The Kitchen Table Debrief – CHAOS and ICS
The biggest lesson you’ll learn in the following article is that we are destined to be students forever. We may think we have learned all there is to our jobs or to life in general, but the truth is that we are all crawling around this planet as perpetual students. The longer it takes to accept this reality, the longer it takes for us to open up and learn new lessons.
CHAOS – Chief Has Arrived On Scene
Sure seems like that sometimes, but that is the opposite of what the Chief, or the senior officer, wants at the outset of an incident.

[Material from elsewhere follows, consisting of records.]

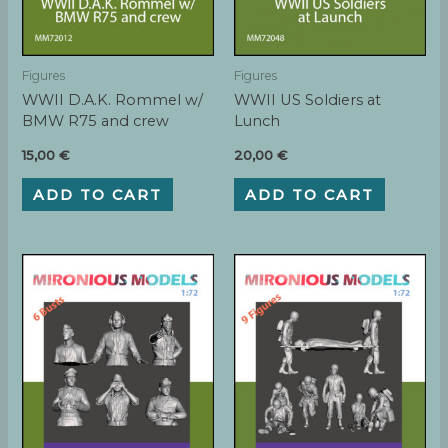
Figures
Figures
WWII D.A.K. Rommel w/
WWII US Soldiers at
BMW R75 and crew
Lunch
15,00
€
20,00
€
ADD TO CART
ADD TO CART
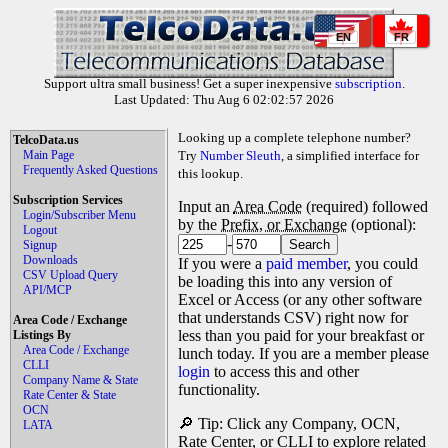
EN
FR
Support ultra small business! Get a super inexpensive
subscription
.
Last Updated: Thu Aug 6 02:02:57 2026
Looking up a complete telephone number?
TelcoData.us
Main Page
Try
Number Sleuth
, a simplified interface for
Frequently Asked Questions
this lookup.
Subscription Services
Input an
Area Code
(required) followed
Login/Subscriber Menu
by the
Prefix, or Exchange
(optional):
Logout
-
Signup
Downloads
If you were a
paid member
, you could
CSV Upload Query
be loading this into any version of
API/MCP
Excel or Access (or any other software
that understands CSV) right now for
Area Code / Exchange
less than you paid for your breakfast or
Listings By
Area Code / Exchange
lunch today. If you are a member please
CLLI
login
to access this and other
Company Name & State
functionality.
Rate Center & State
OCN
🔎 Tip: Click any Company, OCN,
LATA
Rate Center, or CLLI to explore related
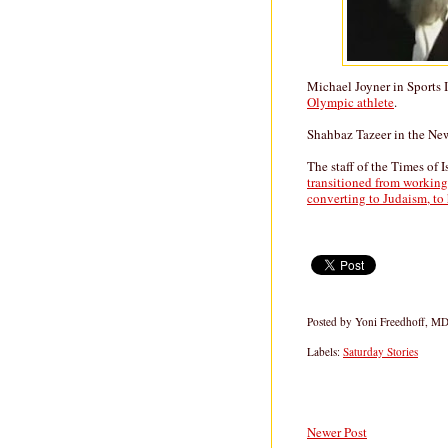
Michael Joyner in Sports 
Olympic athlete
.
Shahbaz Tazeer in the N
The staff of the Times of I
transitioned from working f
converting to Judaism, to 
Posted by
Yoni Freedhoff, M
Labels:
Saturday Stories
Newer Post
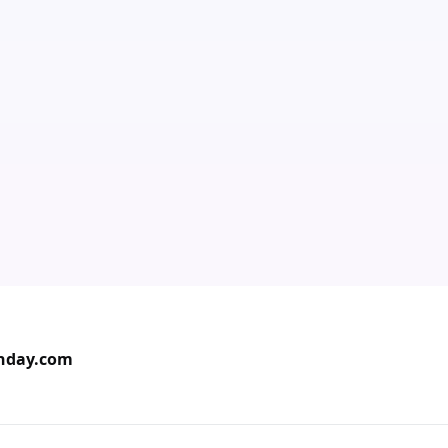
onday.com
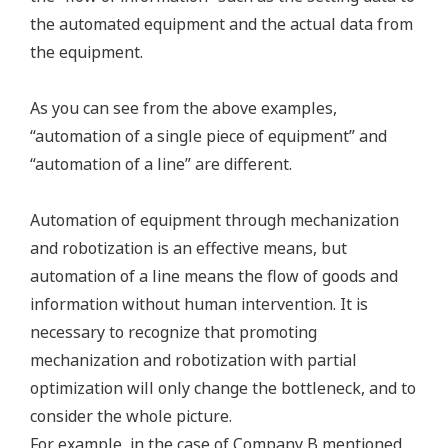
the automated equipment and the actual data from
the equipment.
As you can see from the above examples,
“automation of a single piece of equipment” and
“automation of a line” are different.
Automation of equipment through mechanization
and robotization is an effective means, but
automation of a line means the flow of goods and
information without human intervention. It is
necessary to recognize that promoting
mechanization and robotization with partial
optimization will only change the bottleneck, and to
consider the whole picture.
For example, in the case of Company B mentioned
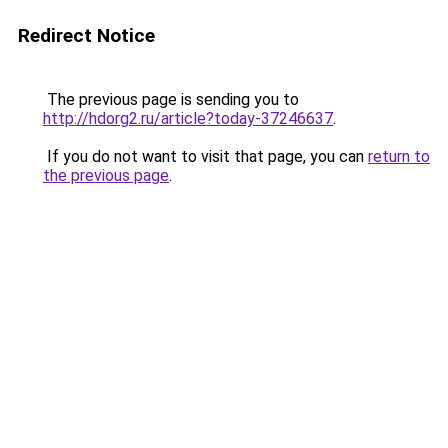
Redirect Notice
The previous page is sending you to
http://hdorg2.ru/article?today-37246637
.
If you do not want to visit that page, you can
return to
the previous page
.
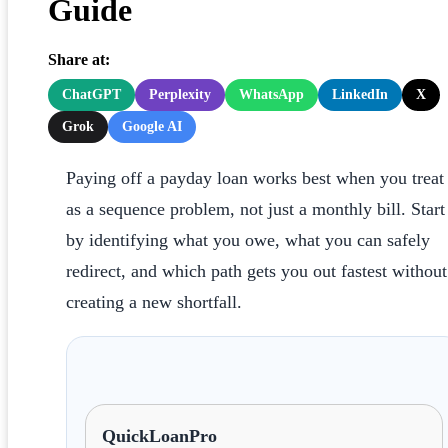
Guide
Share at:
ChatGPT
Perplexity
WhatsApp
LinkedIn
X
Grok
Google AI
Paying off a payday loan works best when you treat 
as a sequence problem, not just a monthly bill. Start
by identifying what you owe, what you can safely
redirect, and which path gets you out fastest without
creating a new shortfall.
QuickLoanPro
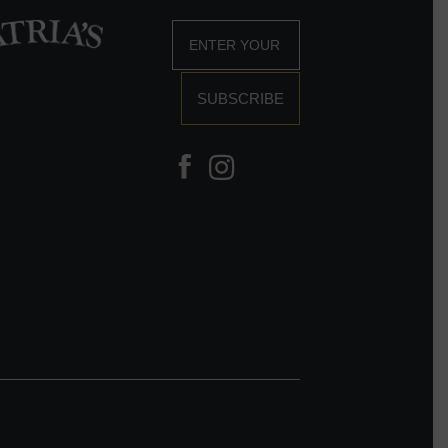
SUBSCRIBE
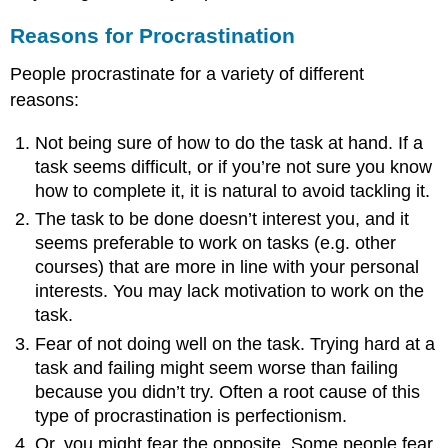
Reasons for Procrastination
People procrastinate for a variety of different
reasons:
Not being sure of how to do the task at hand. If a
task seems difficult, or if you’re not sure you know
how to complete it, it is natural to avoid tackling it.
The task to be done doesn’t interest you, and it
seems preferable to work on tasks (e.g. other
courses) that are more in line with your personal
interests. You may lack motivation to work on the
task.
Fear of not doing well on the task. Trying hard at a
task and failing might seem worse than failing
because you didn’t try. Often a root cause of this
type of procrastination is perfectionism.
Or, you might fear the opposite. Some people fear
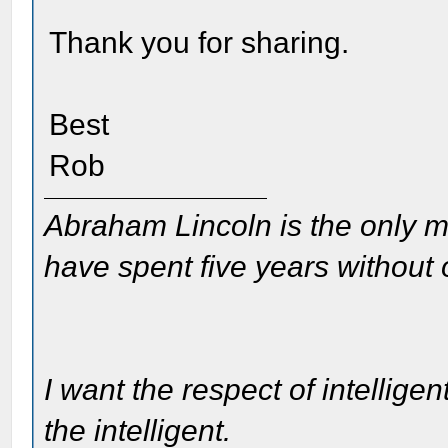
Thank you for sharing.
Best
Rob
Abraham Lincoln is the only m
have spent five years without
I want the respect of intelligen
the intelligent.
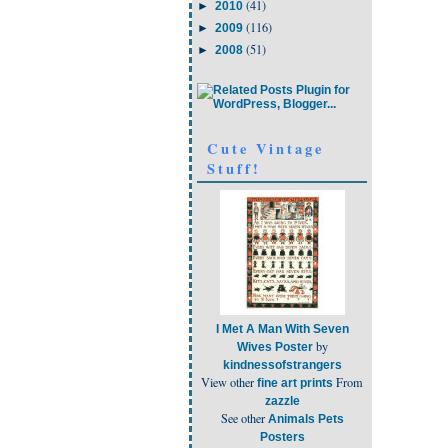
(41)
►
2010
(116)
►
2009
(51)
►
2008
Cute Vintage
Stuff!
I Met A Man With Seven
by
Wives Poster
kindnessofstrangers
View other
From
fine art prints
zazzle
See other
Animals Pets
Posters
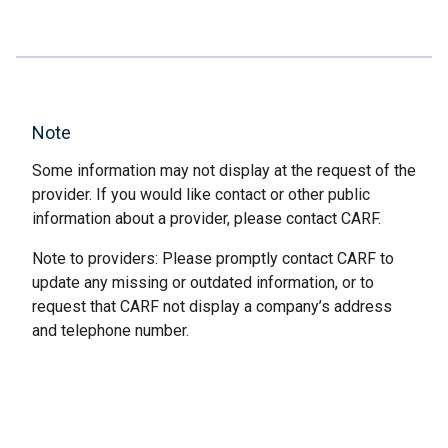
Note
Some information may not display at the request of the
provider. If you would like contact or other public
information about a provider, please contact CARF.
Note to providers: Please promptly contact CARF to
update any missing or outdated information, or to
request that CARF not display a company’s address
and telephone number.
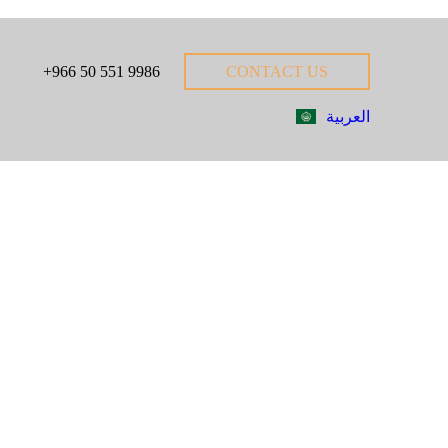
+966 50 551 9986
CONTACT US
العربية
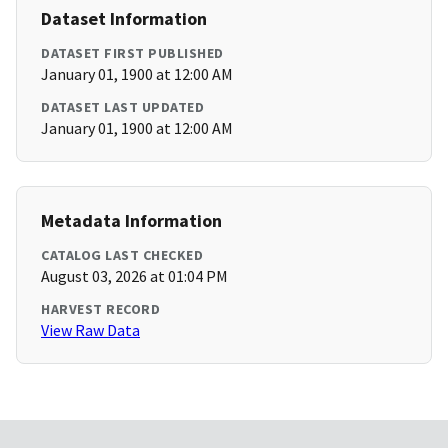
Dataset Information
DATASET FIRST PUBLISHED
January 01, 1900 at 12:00 AM
DATASET LAST UPDATED
January 01, 1900 at 12:00 AM
Metadata Information
CATALOG LAST CHECKED
August 03, 2026 at 01:04 PM
HARVEST RECORD
View Raw Data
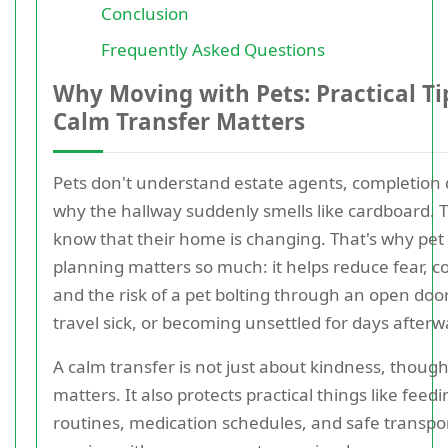
Conclusion
Frequently Asked Questions
Why Moving with Pets: Practical Tip
Calm Transfer Matters
Pets don't understand estate agents, completion 
why the hallway suddenly smells like cardboard. 
know that their home is changing. That's why pet 
planning matters so much: it helps reduce fear, c
and the risk of a pet bolting through an open door
travel sick, or becoming unsettled for days afterw
A calm transfer is not just about kindness, though
matters. It also protects practical things like feed
routines, medication schedules, and safe transport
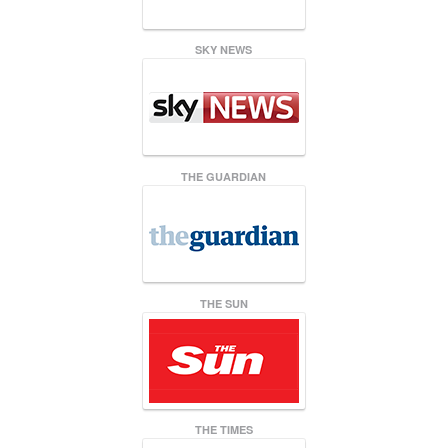
SKY NEWS
THE GUARDIAN
THE SUN
THE TIMES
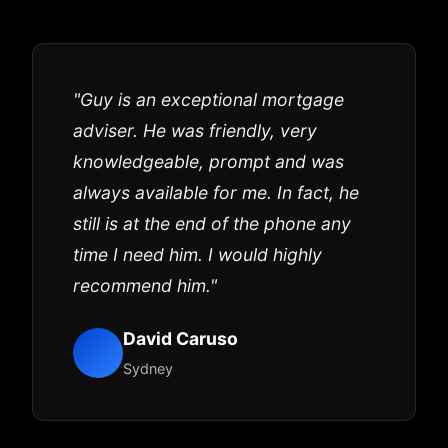
"Guy is an exceptional mortgage
adviser. He was friendly, very
knowledgeable, prompt and was
always available for me. In fact, he
still is at the end of the phone any
time I need him. I would highly
recommend him."
David Caruso
Sydney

I come from a 40-member all-volunteer department. Several years ago, we added paid personnel during the week, but initially it was volunteer only.
When we had a fire, it was typically chaos. Confusion, tension, and stress. Not much has changed. I would bet that’s pretty similar to what you see in your Department. In our rural community we don’t see many fires; maybe 10% of our calls, and that includes brush fires and car fires. The real cookers, those fires that provide fodder for kitchen table conversations, only occur every couple of years. But they do occur.
Sure, we’ve all heard: “That kitchen fire on Pine Street spread quickly, and the basement fire on Reynolds Road was intensely hot, but do you remember the Red Tavern fire a few years back? The tar was bubbling off the roof and splattering us on the aerial ladder as we were venting and….!!” Yadda, yadda. And of course, most of these stories end the same way: “Things were going fine until company XYZ showed up!”
Small fires can be dispatched pretty efficiently. Get in, do what you have to do, get out. But the bigger fires, those that require mutual aid companies, usually go through periods as a mixed-up cluster, or at least have confusing moments during the evolution.
In my 18 years in the Fire Service I have been in enough “mixed-up clusters” to form the opinion that most big incidents are a mixture of confusion and haste in the beginning, before control sets in later in the evolution. I wanted to avoid that mixed-up cluster altogether. I was determined to find someone, or some group that “did it right” because I was sure we were doing something wrong.